[Exercise text]

The word ‘shaman’ comes from the Turkic šamán, referring to a kind of indigenous Siberian religious (or spiritual) specialist. Practices akin to those observed in ancient Siberia have been documented and experienced in many (if not most) cultures around the world, contemporary and ancient. Because of these perceived similarities, the word ‘shaman’ has become an umbrella term that signifies a host of religious specialists and spiritual practitioners worldwide.
In traditional societies the role of the shaman was multifaceted. Commonly recognized as persons of knowledge, the shaman held the simultaneous role of healer, spiritual guide, diviner, and ritual specialist. Classically viewed as a mediator between worlds, the shaman sought and received guidance and knowledge from the spirit realm in order to solve problems and overcome conflicts found within human society. One of the hallmark features of a shamanic practitioner is their ability to enter specific altered states of consciousness with the intent to access the spirit world and successfully return with whatever it was they were seeking — a healing method, a solution to a problem, knowledge, the whereabouts of something, a song, the answer to a question, guidance, etc.

[/Exercise text]
[The data]

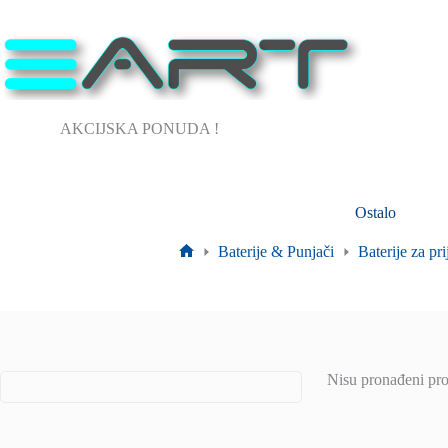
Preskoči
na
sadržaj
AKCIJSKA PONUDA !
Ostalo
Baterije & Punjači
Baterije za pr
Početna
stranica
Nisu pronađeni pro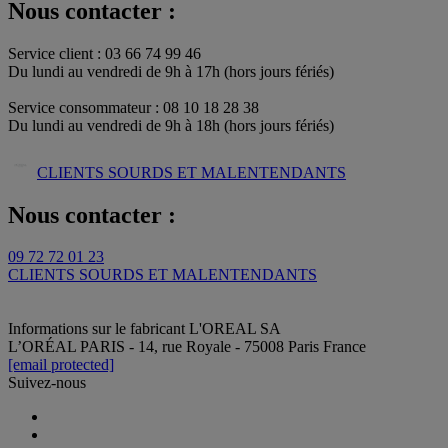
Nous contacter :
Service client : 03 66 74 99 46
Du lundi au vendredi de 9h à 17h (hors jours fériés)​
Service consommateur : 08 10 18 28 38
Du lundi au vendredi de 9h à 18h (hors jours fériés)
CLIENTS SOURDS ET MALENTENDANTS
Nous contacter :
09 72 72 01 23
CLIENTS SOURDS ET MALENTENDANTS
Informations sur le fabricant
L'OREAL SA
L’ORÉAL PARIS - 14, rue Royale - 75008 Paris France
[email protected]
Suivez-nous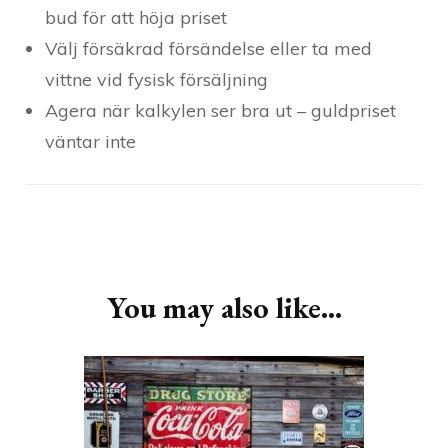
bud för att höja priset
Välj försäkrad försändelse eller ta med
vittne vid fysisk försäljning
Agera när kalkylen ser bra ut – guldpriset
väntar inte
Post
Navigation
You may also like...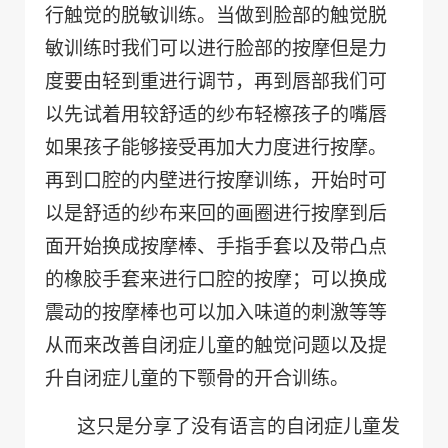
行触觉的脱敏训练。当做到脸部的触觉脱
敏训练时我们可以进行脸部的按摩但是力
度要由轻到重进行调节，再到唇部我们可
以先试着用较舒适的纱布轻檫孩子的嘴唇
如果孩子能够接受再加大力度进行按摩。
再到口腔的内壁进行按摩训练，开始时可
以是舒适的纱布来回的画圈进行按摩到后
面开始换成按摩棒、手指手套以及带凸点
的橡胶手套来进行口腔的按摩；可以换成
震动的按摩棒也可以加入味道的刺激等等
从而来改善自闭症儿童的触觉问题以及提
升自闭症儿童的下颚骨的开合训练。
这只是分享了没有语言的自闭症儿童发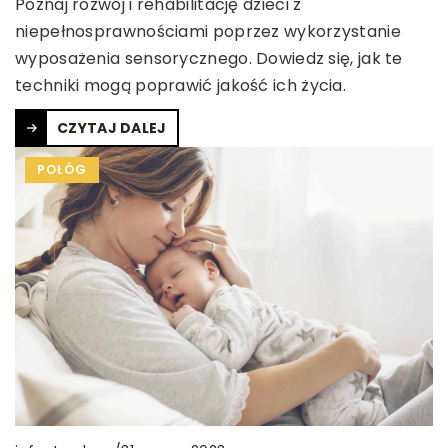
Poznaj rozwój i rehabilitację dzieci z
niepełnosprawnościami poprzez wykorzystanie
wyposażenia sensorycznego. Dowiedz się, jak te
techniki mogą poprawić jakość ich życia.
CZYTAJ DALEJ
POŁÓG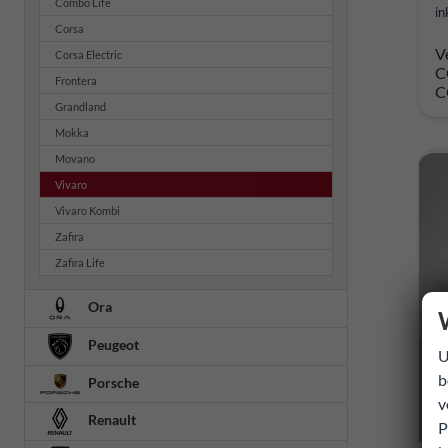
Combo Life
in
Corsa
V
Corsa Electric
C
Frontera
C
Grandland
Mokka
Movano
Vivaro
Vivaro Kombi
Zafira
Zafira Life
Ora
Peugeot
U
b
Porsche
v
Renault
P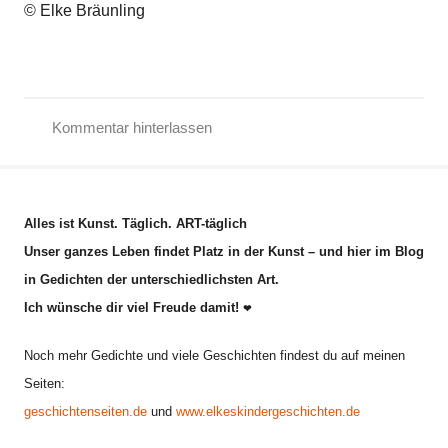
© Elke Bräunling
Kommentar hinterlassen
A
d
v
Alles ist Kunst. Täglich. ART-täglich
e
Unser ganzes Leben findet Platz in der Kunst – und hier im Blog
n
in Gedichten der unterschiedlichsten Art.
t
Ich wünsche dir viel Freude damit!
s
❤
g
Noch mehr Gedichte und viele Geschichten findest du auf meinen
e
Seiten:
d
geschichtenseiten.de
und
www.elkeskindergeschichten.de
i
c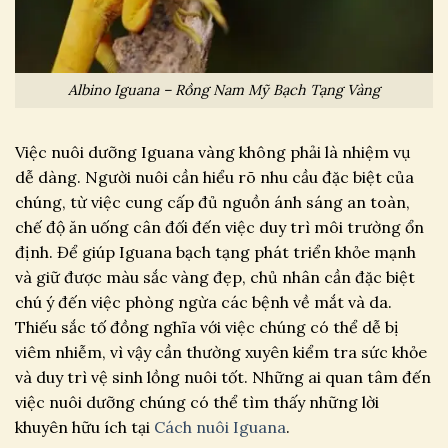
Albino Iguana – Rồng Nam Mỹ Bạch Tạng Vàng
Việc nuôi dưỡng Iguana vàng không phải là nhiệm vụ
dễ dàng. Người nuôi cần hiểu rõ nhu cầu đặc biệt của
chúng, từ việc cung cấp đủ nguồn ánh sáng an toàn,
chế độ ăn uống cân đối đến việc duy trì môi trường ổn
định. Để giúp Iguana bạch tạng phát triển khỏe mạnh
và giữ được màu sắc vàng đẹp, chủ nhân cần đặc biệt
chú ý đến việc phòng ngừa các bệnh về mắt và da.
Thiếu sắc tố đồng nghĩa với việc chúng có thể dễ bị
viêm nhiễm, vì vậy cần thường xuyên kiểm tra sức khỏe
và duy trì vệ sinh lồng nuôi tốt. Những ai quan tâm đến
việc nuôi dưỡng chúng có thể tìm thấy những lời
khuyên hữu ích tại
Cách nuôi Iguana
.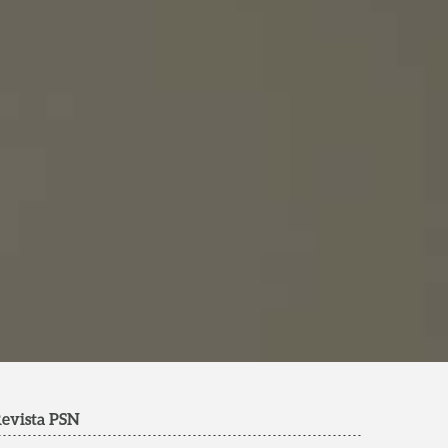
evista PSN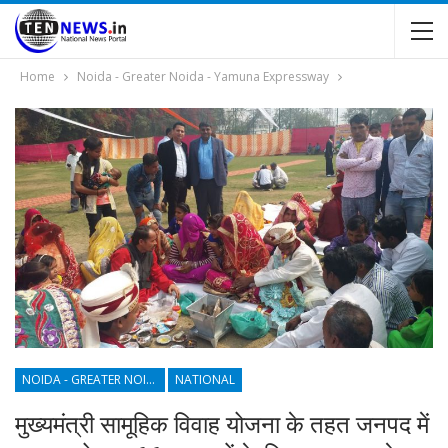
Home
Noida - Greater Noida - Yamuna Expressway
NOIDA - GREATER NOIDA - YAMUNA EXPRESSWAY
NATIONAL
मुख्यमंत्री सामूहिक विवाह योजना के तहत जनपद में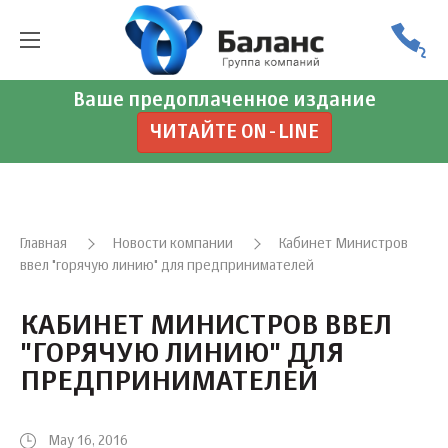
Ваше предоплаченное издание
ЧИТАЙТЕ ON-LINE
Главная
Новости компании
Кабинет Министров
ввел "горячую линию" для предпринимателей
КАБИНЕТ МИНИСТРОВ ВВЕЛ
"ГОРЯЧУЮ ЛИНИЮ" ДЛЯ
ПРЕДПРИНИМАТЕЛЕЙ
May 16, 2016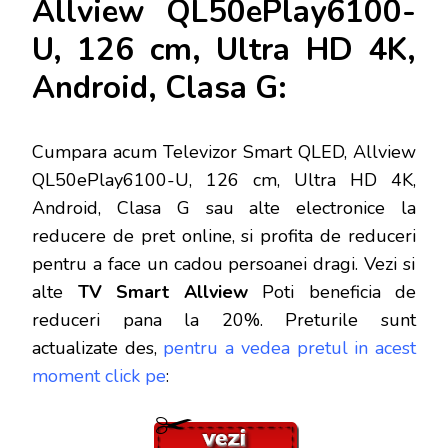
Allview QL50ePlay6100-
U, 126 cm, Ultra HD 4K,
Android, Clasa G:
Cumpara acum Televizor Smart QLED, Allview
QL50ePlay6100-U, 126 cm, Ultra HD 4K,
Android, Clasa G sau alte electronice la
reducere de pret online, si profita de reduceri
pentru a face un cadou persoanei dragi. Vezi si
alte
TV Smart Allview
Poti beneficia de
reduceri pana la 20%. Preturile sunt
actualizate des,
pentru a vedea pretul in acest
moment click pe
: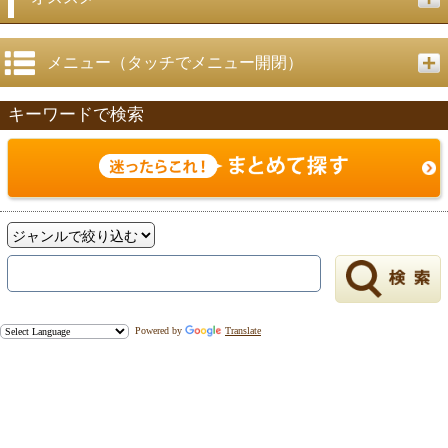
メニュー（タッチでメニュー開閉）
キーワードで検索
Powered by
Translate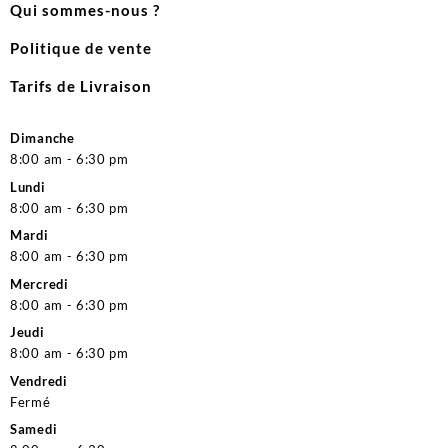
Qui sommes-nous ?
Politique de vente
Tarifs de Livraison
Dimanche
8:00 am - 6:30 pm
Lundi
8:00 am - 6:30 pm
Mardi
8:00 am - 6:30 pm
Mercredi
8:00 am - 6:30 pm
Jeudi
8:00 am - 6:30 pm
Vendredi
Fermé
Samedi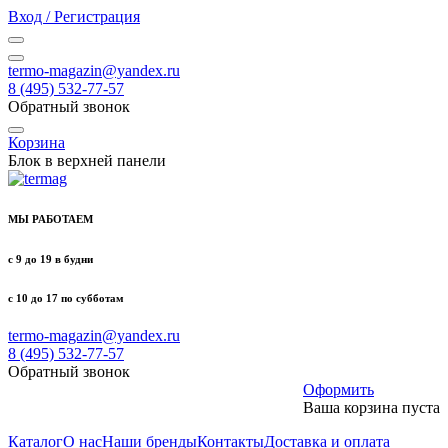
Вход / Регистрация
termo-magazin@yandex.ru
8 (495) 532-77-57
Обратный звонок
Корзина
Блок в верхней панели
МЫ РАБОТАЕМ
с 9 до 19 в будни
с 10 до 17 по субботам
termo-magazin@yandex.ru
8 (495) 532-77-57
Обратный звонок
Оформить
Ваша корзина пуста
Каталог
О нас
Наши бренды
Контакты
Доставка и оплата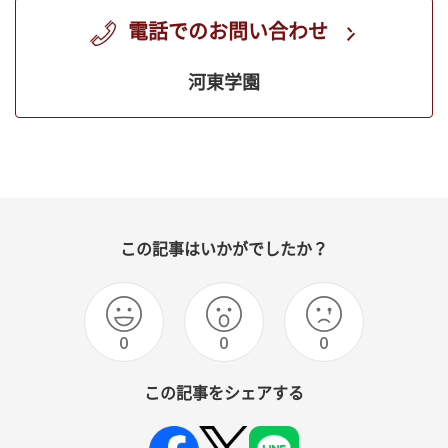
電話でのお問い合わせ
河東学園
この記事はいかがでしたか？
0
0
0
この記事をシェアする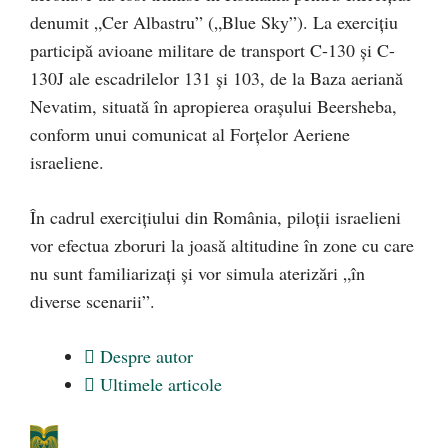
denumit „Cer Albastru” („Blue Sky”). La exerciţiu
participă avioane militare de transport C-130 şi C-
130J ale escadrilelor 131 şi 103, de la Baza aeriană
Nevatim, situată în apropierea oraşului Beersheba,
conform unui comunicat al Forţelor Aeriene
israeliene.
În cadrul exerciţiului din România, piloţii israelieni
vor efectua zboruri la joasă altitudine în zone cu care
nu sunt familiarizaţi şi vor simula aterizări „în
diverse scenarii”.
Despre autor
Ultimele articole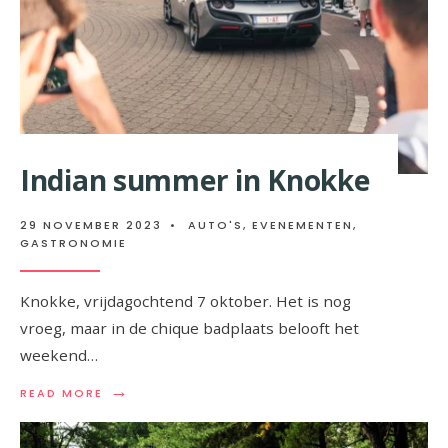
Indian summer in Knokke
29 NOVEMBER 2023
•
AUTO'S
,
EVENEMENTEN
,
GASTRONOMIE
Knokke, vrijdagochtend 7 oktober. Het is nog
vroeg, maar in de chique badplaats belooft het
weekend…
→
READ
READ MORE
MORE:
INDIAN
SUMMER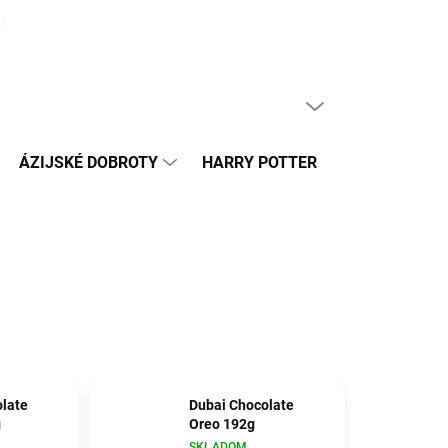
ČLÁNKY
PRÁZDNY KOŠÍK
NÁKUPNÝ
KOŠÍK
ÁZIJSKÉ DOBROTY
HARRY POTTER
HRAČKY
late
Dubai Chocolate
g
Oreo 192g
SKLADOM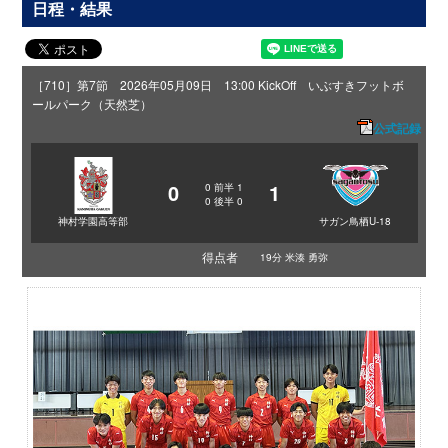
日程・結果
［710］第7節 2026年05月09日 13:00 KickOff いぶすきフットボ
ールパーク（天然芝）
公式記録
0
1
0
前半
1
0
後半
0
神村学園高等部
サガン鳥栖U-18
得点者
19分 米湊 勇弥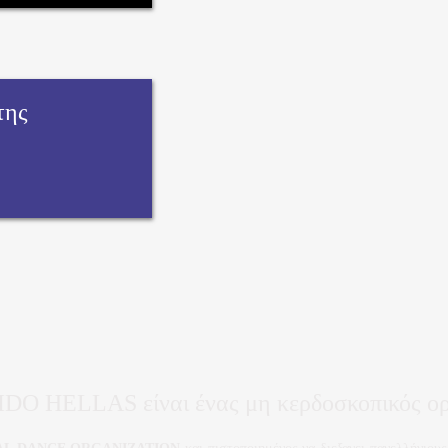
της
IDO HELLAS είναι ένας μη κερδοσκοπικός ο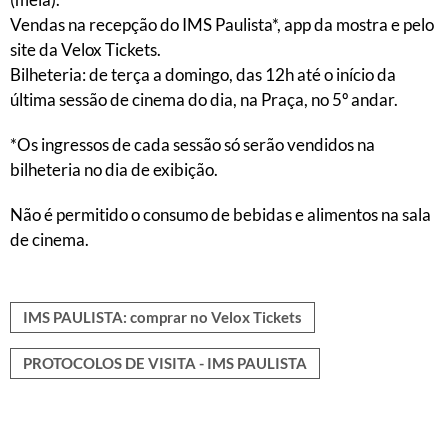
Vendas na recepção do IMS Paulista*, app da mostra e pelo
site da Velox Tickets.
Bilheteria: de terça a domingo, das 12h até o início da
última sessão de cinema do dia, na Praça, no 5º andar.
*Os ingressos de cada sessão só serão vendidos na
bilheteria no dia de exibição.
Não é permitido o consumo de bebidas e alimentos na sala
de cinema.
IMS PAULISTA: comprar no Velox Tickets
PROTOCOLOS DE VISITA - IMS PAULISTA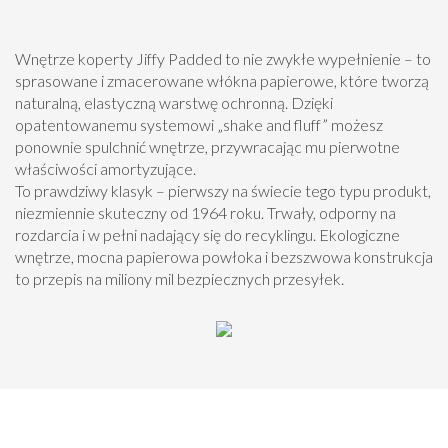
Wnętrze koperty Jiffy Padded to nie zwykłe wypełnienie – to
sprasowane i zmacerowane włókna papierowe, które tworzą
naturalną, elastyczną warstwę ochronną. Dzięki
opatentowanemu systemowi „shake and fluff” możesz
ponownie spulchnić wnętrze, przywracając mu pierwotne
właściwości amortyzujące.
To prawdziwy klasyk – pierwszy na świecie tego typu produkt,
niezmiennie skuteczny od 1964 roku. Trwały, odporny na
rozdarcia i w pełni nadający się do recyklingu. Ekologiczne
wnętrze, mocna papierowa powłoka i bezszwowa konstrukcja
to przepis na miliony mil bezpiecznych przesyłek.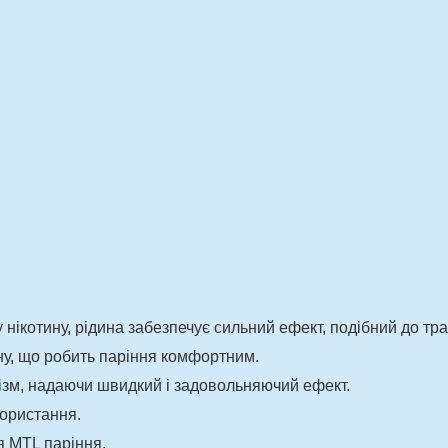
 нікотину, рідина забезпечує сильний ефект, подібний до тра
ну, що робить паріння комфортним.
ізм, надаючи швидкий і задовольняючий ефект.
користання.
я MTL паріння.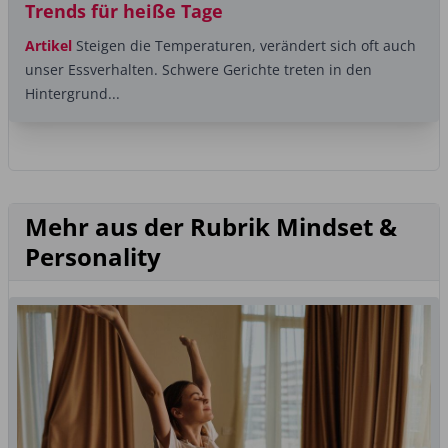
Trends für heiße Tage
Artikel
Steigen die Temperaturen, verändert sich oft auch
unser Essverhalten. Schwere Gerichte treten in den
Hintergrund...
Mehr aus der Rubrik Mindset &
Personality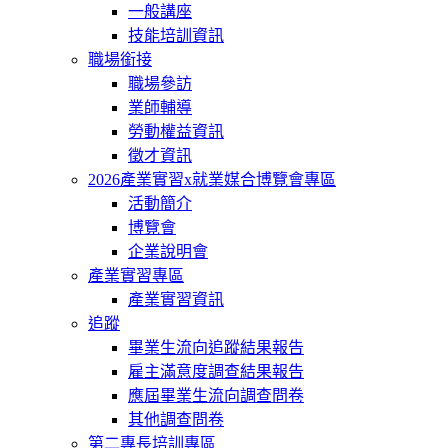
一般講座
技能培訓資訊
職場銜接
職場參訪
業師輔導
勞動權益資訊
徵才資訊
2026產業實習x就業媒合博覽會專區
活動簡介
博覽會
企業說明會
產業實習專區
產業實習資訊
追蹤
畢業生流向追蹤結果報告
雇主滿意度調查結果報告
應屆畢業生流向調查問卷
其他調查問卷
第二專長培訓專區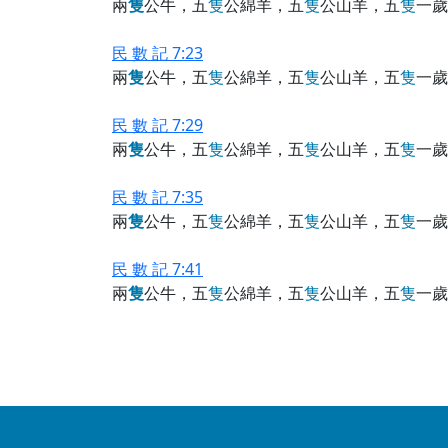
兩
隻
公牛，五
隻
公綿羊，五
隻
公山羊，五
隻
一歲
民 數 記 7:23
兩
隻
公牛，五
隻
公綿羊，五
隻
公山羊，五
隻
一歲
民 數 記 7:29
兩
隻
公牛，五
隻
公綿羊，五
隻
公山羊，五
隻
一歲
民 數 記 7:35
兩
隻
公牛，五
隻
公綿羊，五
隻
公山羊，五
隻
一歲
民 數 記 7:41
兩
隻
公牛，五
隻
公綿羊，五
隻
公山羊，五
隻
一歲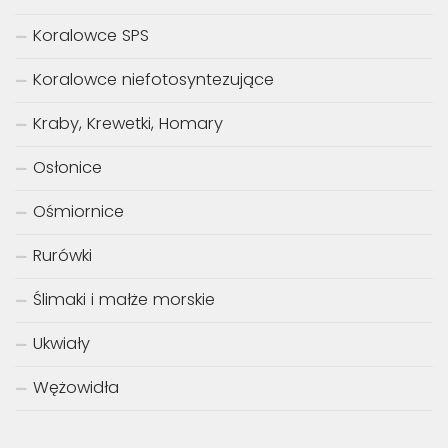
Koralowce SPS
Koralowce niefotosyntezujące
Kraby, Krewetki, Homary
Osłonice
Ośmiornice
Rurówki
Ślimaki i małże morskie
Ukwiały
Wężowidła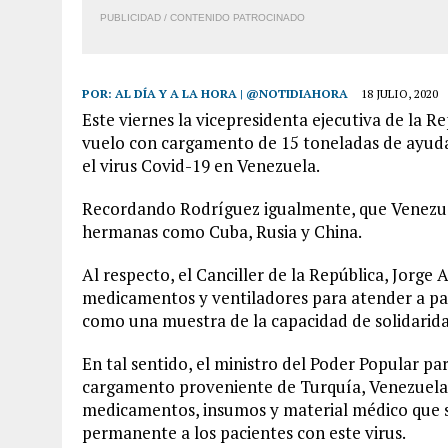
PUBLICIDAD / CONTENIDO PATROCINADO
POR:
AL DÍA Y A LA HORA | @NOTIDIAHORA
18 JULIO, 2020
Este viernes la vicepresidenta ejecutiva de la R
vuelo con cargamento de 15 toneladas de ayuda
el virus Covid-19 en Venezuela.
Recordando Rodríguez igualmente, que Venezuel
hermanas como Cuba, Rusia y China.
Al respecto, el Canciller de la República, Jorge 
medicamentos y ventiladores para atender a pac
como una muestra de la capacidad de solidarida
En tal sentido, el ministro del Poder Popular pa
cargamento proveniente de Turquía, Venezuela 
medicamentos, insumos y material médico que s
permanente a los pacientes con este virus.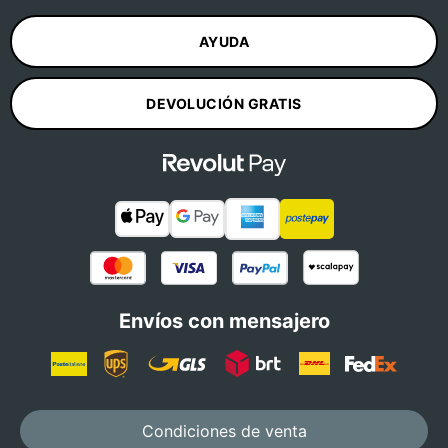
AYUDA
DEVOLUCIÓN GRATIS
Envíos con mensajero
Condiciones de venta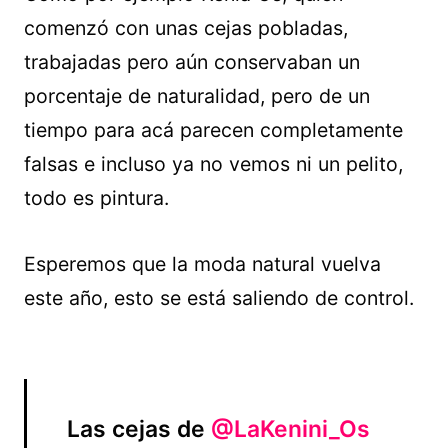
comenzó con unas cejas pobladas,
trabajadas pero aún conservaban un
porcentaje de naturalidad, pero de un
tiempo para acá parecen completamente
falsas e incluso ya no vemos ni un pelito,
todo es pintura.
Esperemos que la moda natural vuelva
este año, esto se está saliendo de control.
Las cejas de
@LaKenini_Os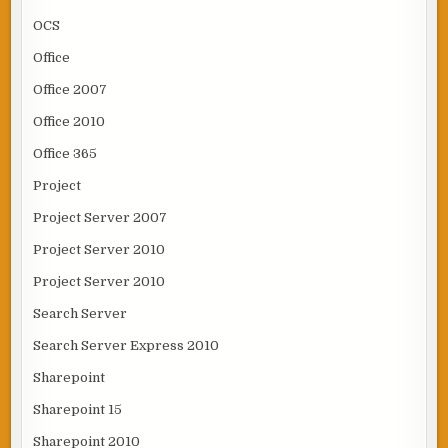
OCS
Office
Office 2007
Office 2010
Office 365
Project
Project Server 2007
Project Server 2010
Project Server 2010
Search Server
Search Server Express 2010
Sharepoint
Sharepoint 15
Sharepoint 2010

[/The data]

Apply what you read:
(1) Copy the passage on shamans word for word from "The word ‘shaman’ comes" to "spiritual practitioners worldwide.".
(2) According to the passage on shamans, what language does the word "shaman" come from?
You will not need the entries to complete the work.

Answers to this exercise:
(1)
The word ‘shaman’ comes from the Turkic šamán, referring to a kind of indigenous Siberian religious (or spiritual) specialist. Practices akin to those observed in ancient Siberia have been documented and experienced in many (if not most) cultures around the world, contemporary and ancient. Because of these perceived similarities, the word ‘shaman’ has become an umbrella term that signifies a host of religious specialists and spiritual practitioners worldwide.

(2) It comes from the Turkic word šamán.